Peak Latency on Specific NVIDIA GPUs
If you have a single H100/H200 and need to minimize time-to-first-token above all else for a specific model, TensorRT-LLM with a compiled engine can beat vLLM by 15–25%. The tradeoff: hours of engine compilation, NVIDIA-only, no flexibility to change models without recompiling.
Relevance to Our Local AI Stack
We currently run Ollama on a 4× RTX 3090 GPU rig as our local inference backend. Here's an honest assessment of when and whether we'd switch to vLLM.
What We're Running (Ollama Setup)
- Hardware: 4× RTX 3090 (96 GB VRAM total)
- Primary workloads: OpenClaw agent tasks, TTS (Kokoro), embedding generation
- Concurrency: Low — primarily our own agent workloads, not serving external users
- Models: Qwen3.5:35b-a3b, various coding models, embedding models
When Ollama Is the Right Answer (Now)
For our current workload — single-agent orchestration, low concurrency, ease of model management — Ollama wins on simplicity. ollama pull qwen3.5:35b versus setting up a Python environment, CUDA libraries, and a vLLM configuration is a real difference. When you're the primary user, that setup cost doesn't amortize.
When We'd Switch to vLLM
Specific scenarios where we'd move to vLLM:
- Building a team API: If other team members or services need to hit our local inference endpoint simultaneously, vLLM's continuous batching means dramatically better utilization of our 4× 3090 rig
- Multi-LoRA serving: We have multiple task-specific fine-tunes — customer service, code review, document analysis.

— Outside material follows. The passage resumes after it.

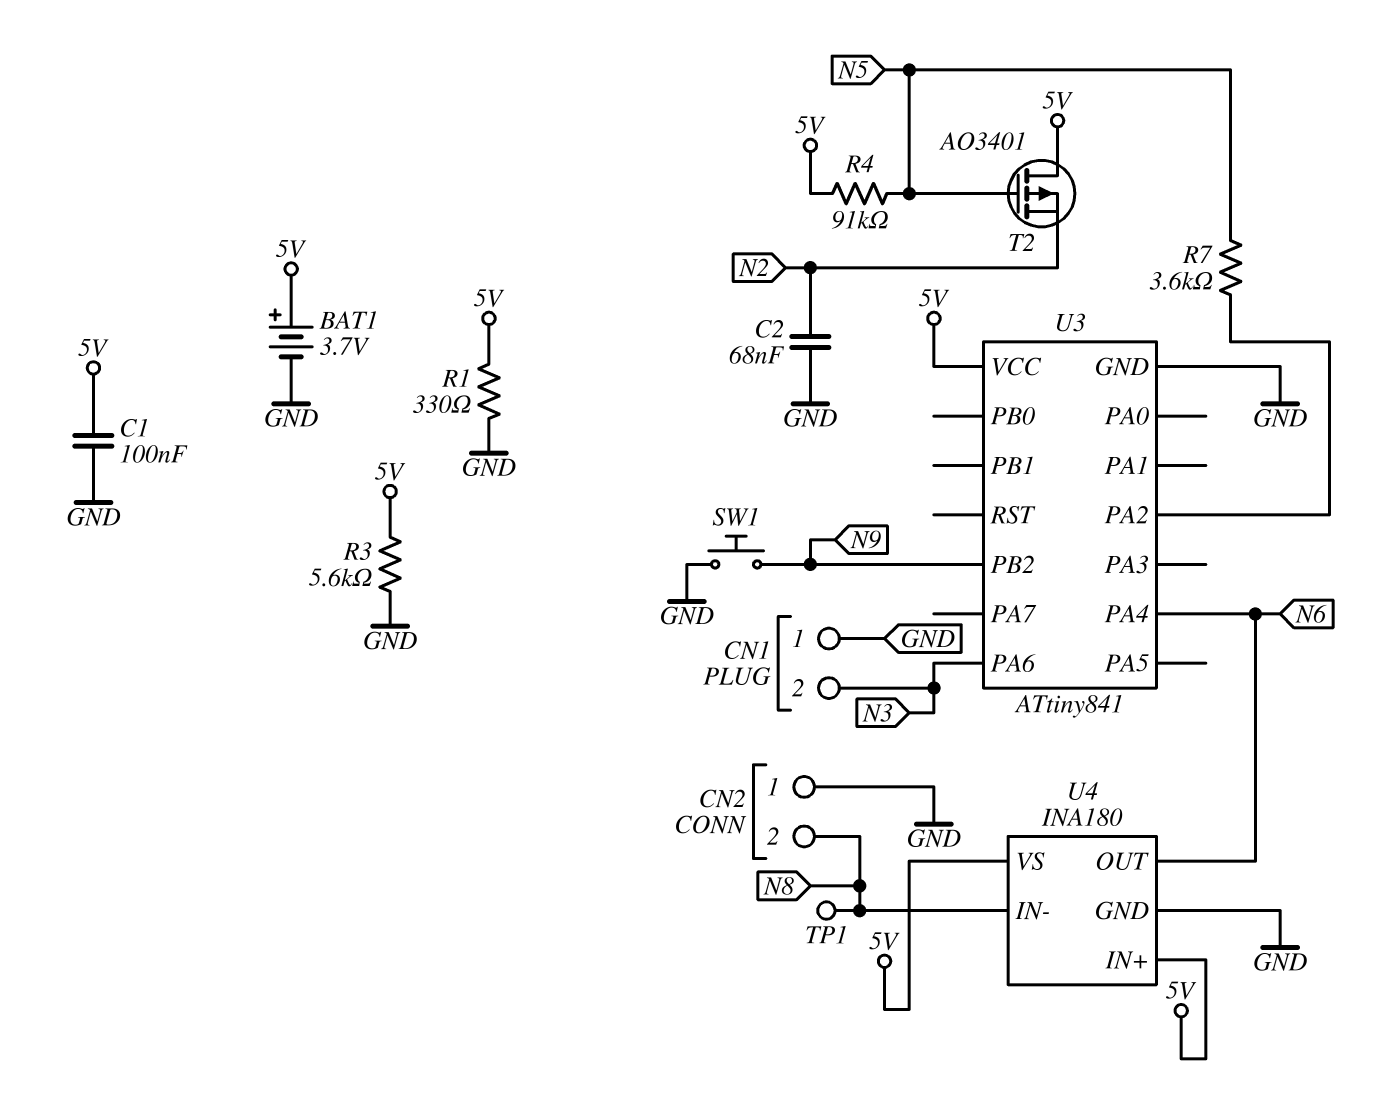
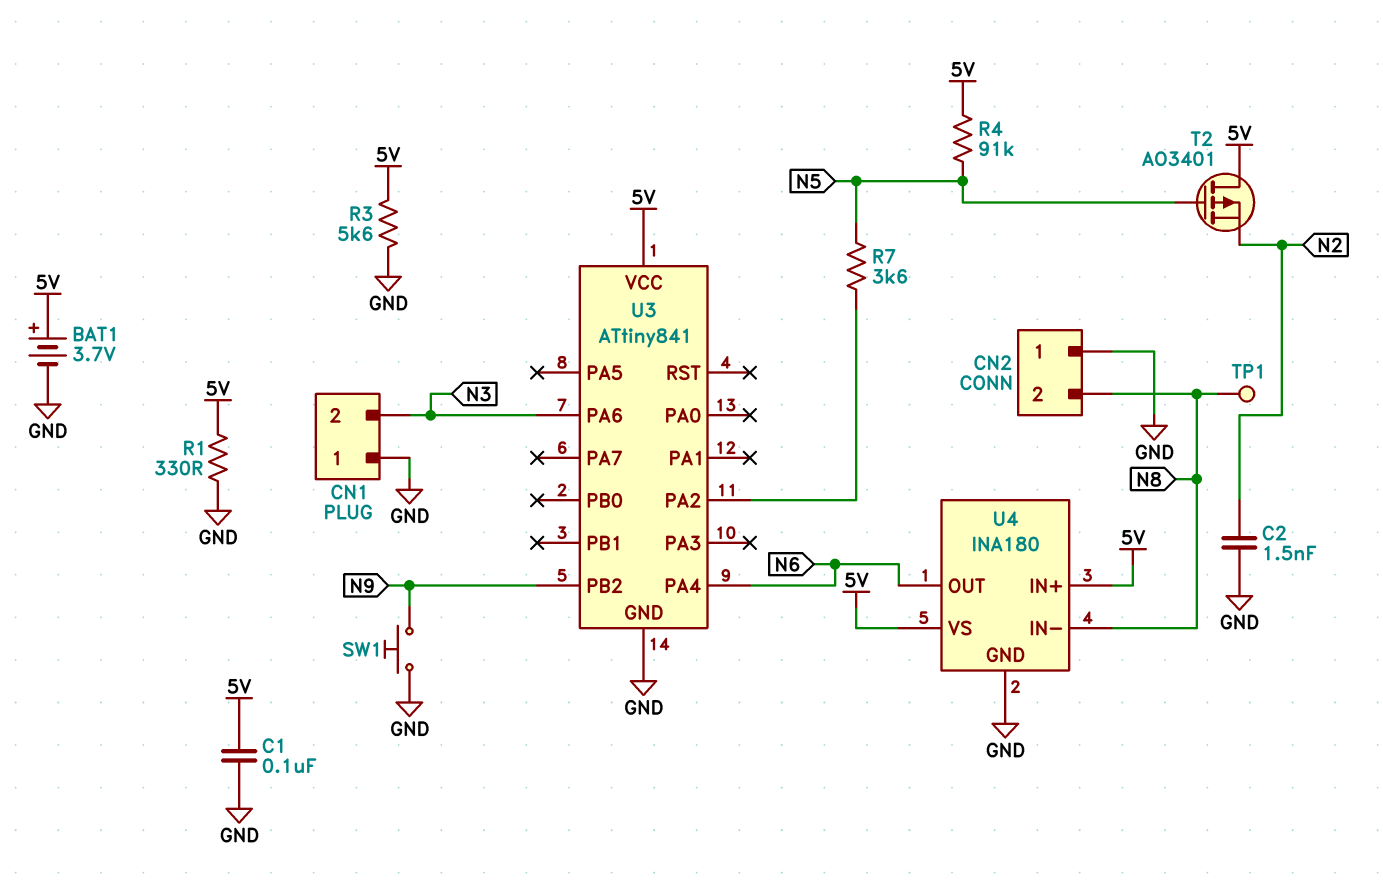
C2: 68nF (GND, N2) -> 1.5nF (GND, N2)

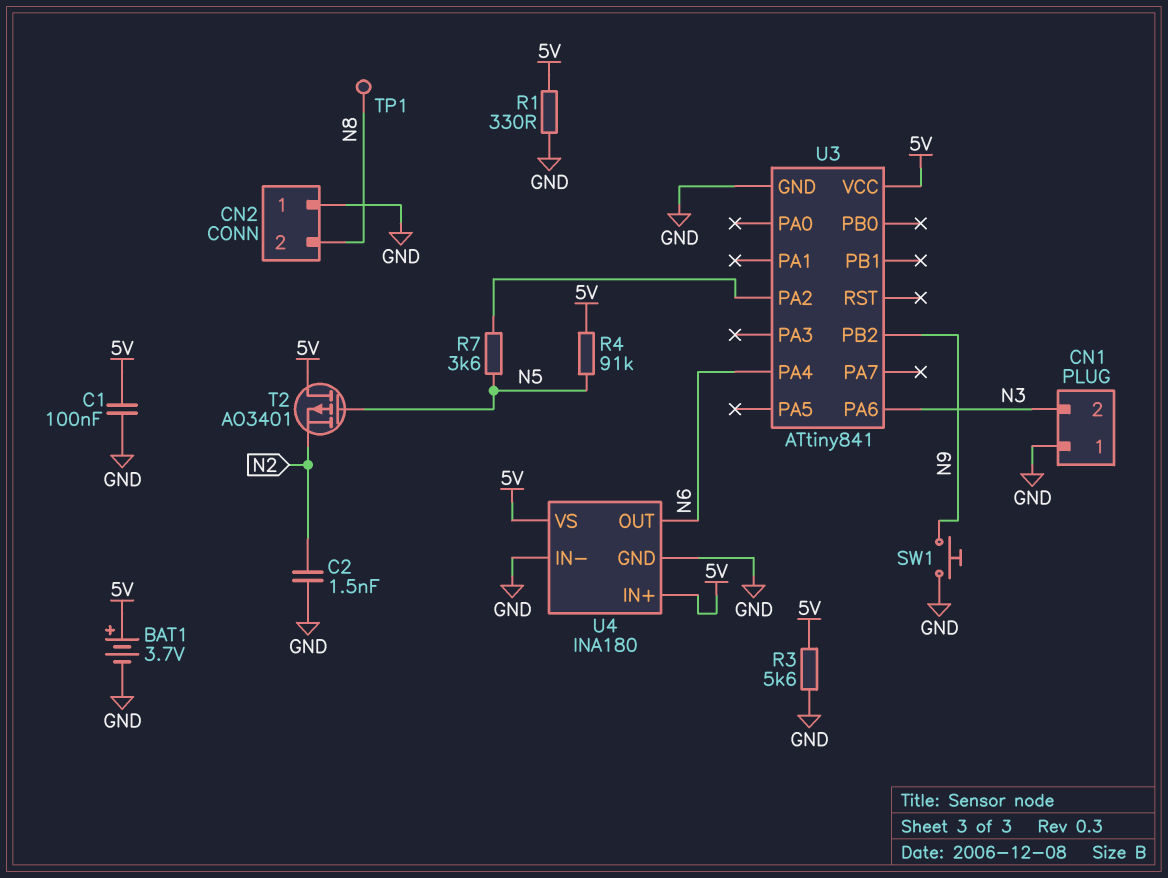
U4 pin IN-: N8 -> GND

Serving all of these from a single vLLM instance with hot-swappable LoRA adapters is more efficient than running separate Ollama instances
- High-context document processing: For batch-processing long documents (>32K tokens), vLLM + FlashAttention 4 handles this more efficiently than Ollama
- Production deployment: If we ever move our AI stack to a cloud instance serving external traffic, vLLM is the obvious choice
The Migration Path
The good news: vLLM's OpenAI-compatible API means migration from Ollama is mostly a one-line change in your client config. The serving endpoint changes; your code doesn't.
# Ollama setup
client = OpenAI(base_url="http://localhost:11434/v1", api_key="ollama")

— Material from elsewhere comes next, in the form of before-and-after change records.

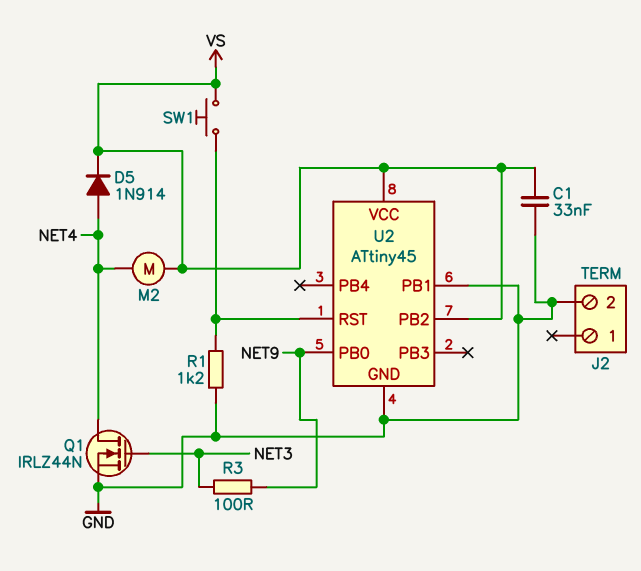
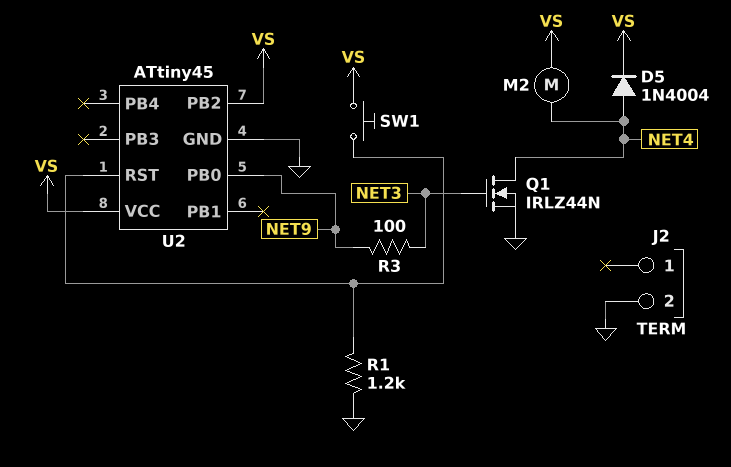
C1: 33nF (GND, VS) -> none
D5: diode 1N914 (A NET4, K VS) -> diode 1N4004 (A NET4, K VS)
U2 pin PB1: GND -> none

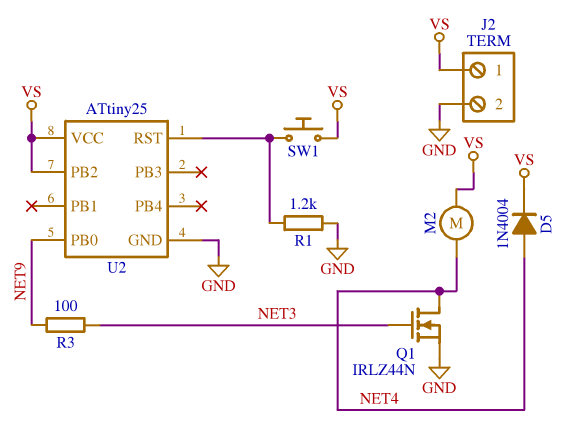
J2 pin 1: none -> VS
U2: ATtiny45 -> ATtiny25

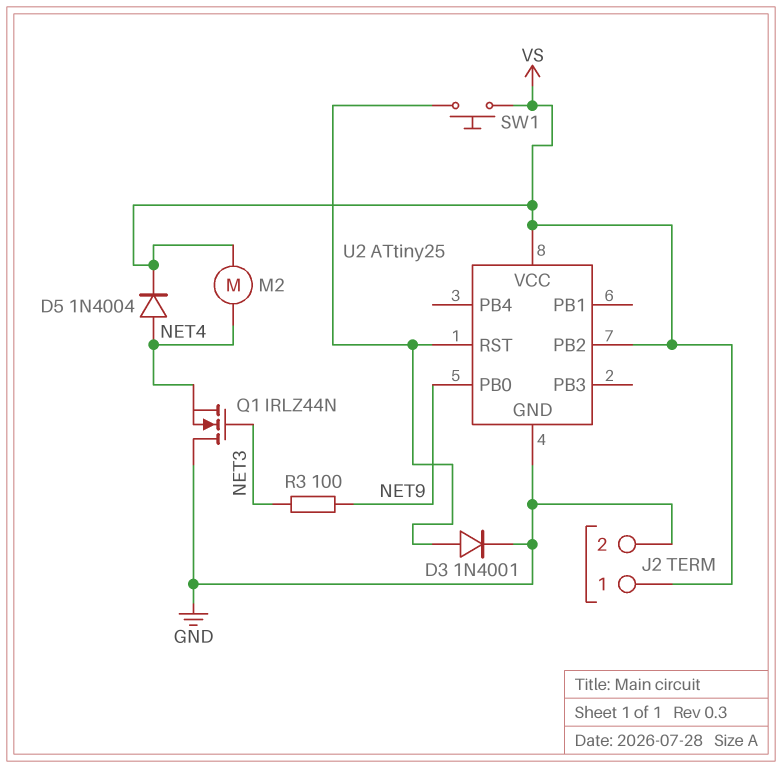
D3: none -> diode 1N4001 (A U2/RST, K GND)
Q1: NMOS IRLZ44N (G NET3, D NET4, S GND) -> NMOS IRLZ44N (G NET3, D GND, S NET4)
R1: 1.2k (GND, U2/RST) -> none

# vLLM setup (same client code, different URL)
client = OpenAI(base_url="http://localhost:8000/v1", api_key="token-abc123")
# Starting vLLM (4-GPU tensor parallel)
vllm serve Qwen/Qwen3.5-32B-Instruct \
--tensor-parallel-size 4 \
--gpu-memory-utilization 0.95 \
--performance-mode balanced \
--port 8000
Verdict
🎯 Bottom Line
vLLM is the production standard for LLM inference serving. If you're serving LLMs to multiple users, building an AI API, or running enterprise workloads — vLLM is almost certainly the right choice. It has the best throughput-to-complexity ratio of any open-source inference engine at scale.

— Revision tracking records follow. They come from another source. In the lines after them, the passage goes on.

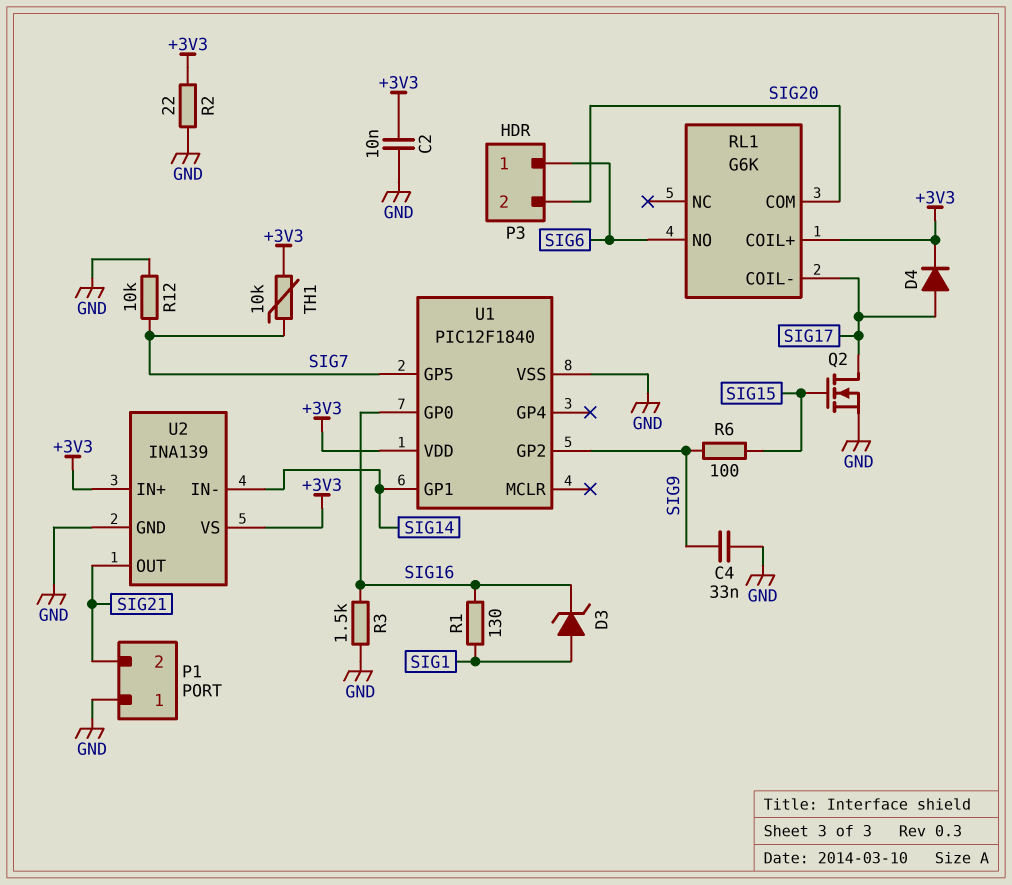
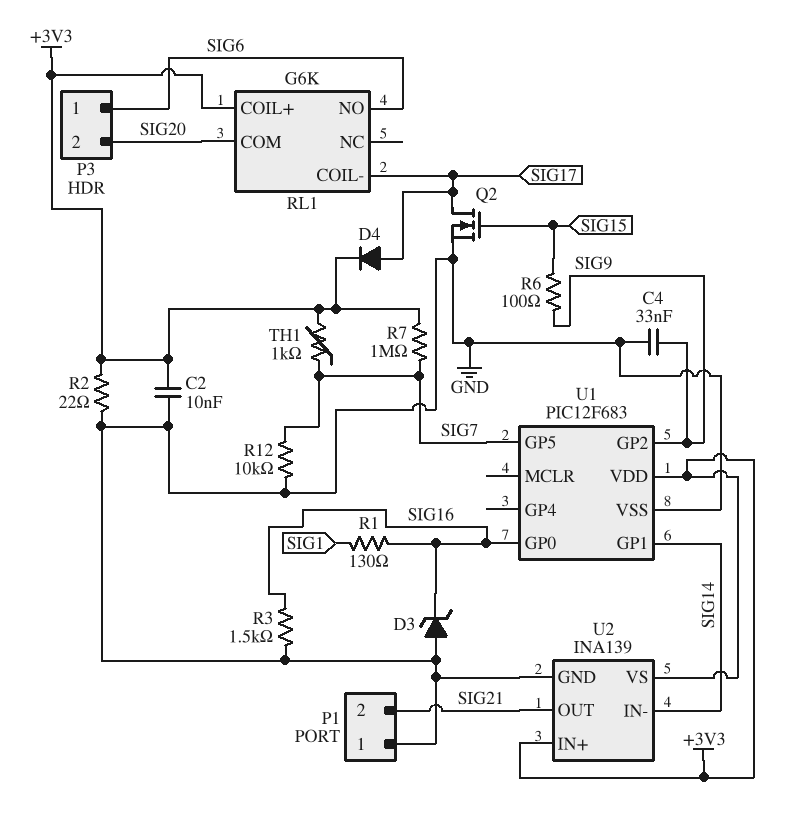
D3: zener (A SIG1, K SIG16) -> zener (A GND, K SIG16)
R7: none -> 1M (+3V3, SIG7)
TH1: 10k (+3V3, SIG7) -> 1k (+3V3, SIG7)
U1: PIC12F1840 -> PIC12F683

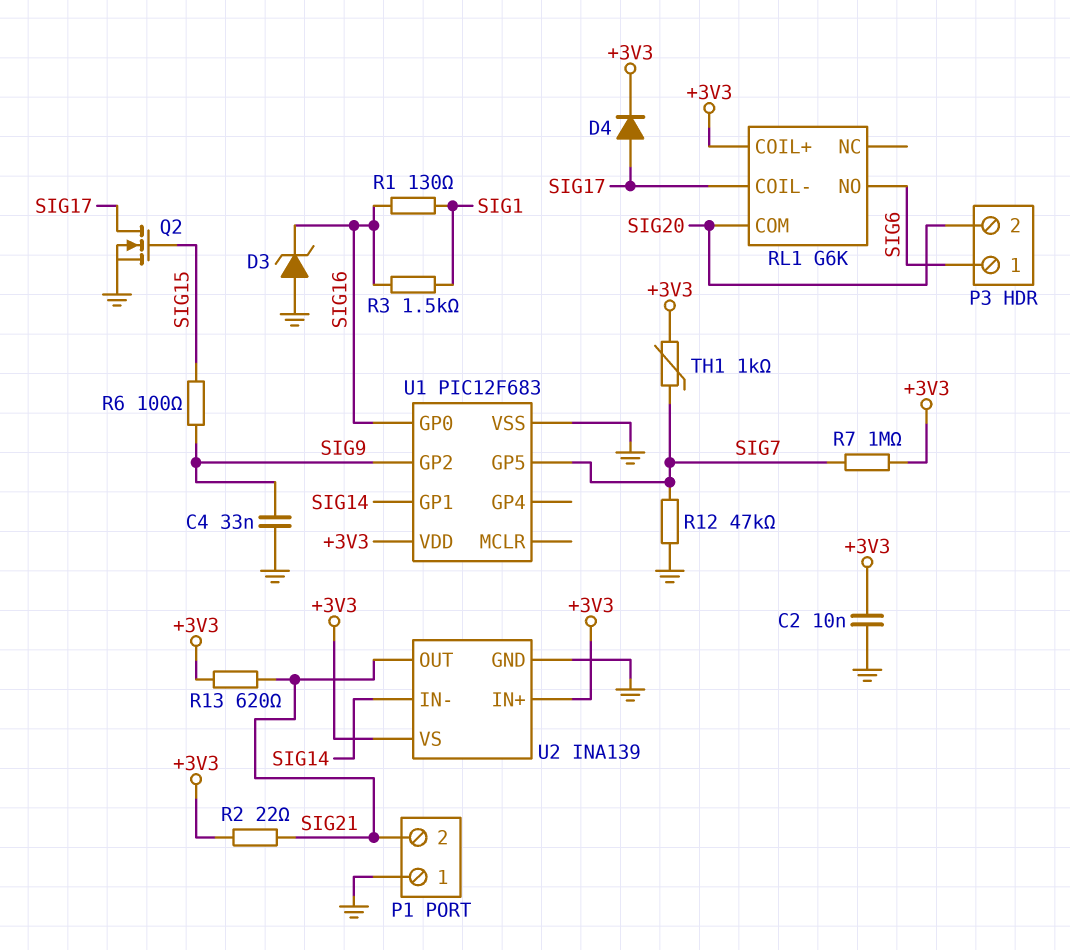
R2: 22 (+3V3, GND) -> 22 (+3V3, SIG21)
R3: 1.5k (GND, SIG16) -> 1.5k (SIG1, SIG16)
R12: 10k (GND, SIG7) -> 47k (GND, SIG7)
R13: none -> 620 (+3V3, SIG21)

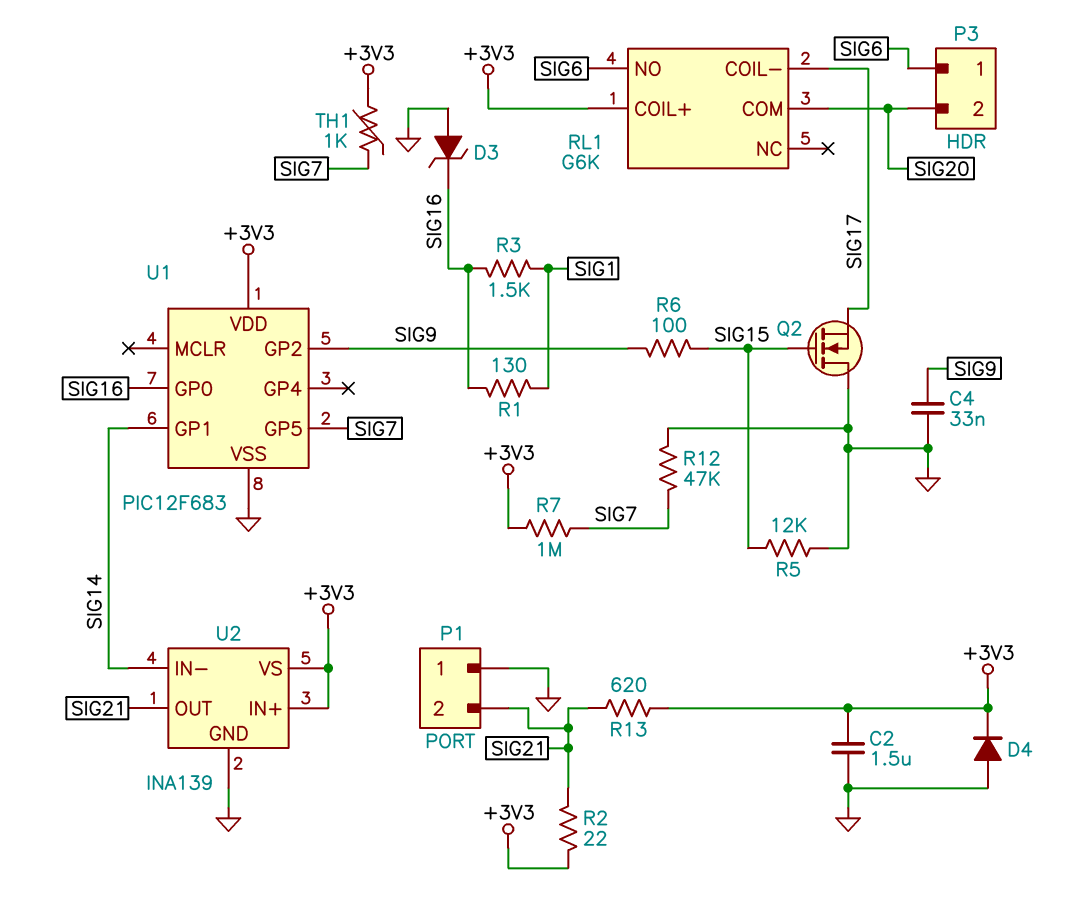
C2: 10nF (+3V3, GND) -> 1.5uF (+3V3, GND)
D4: diode (A SIG17, K +3V3) -> diode (A GND, K +3V3)
Q2: NMOS (G SIG15, D SIG17, S GND) -> NMOS (G SIG15, D GND, S SIG17)
R5: none -> 12k (GND, SIG15)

For personal use and developer experimentation, Ollama wins on ease. For peak single-GPU NVIDIA performance, TensorRT-LLM can edge it out. For CPU/edge/ARM, llama.cpp is the answer. But for anything in between — production GPU serving with real concurrent load — vLLM has no serious competition in the open-source world.
v0.17.0 specifically is a generational leap: FlashAttention 4, Model Runner V2 with pipeline parallelism, the performance mode flag, and Elastic Expert Parallelism together make vLLM the first open-source inference engine that can realistically compete with managed cloud inference for enterprise-scale MoE model serving.
Quick Decision Guide
| Your Situation | Recommendation |
|---|---|
| Personal local AI on Mac | Ollama |
| Personal local AI on Linux GPU rig | Ollama (for simplicity) or vLLM if you want more throughput |
| 5+ concurrent users, production API | vLLM |
| Minimum latency, specific NVIDIA GPU + model | TensorRT-LLM |
| CPU-only or edge device | llama.cpp |
| 175B+ model, multi-node | DeepSpeed Inference or vLLM with pipeline parallelism |
| Multi-LoRA serving (one base, many adapters) | vLLM |
| Structured JSON output / agentic workflows | vLLM (native JSON mode) or SGLang |
Published March 7, 2026. Based on vLLM v0.17.0 release notes and community benchmarks. Performance figures are approximate and hardware-dependent.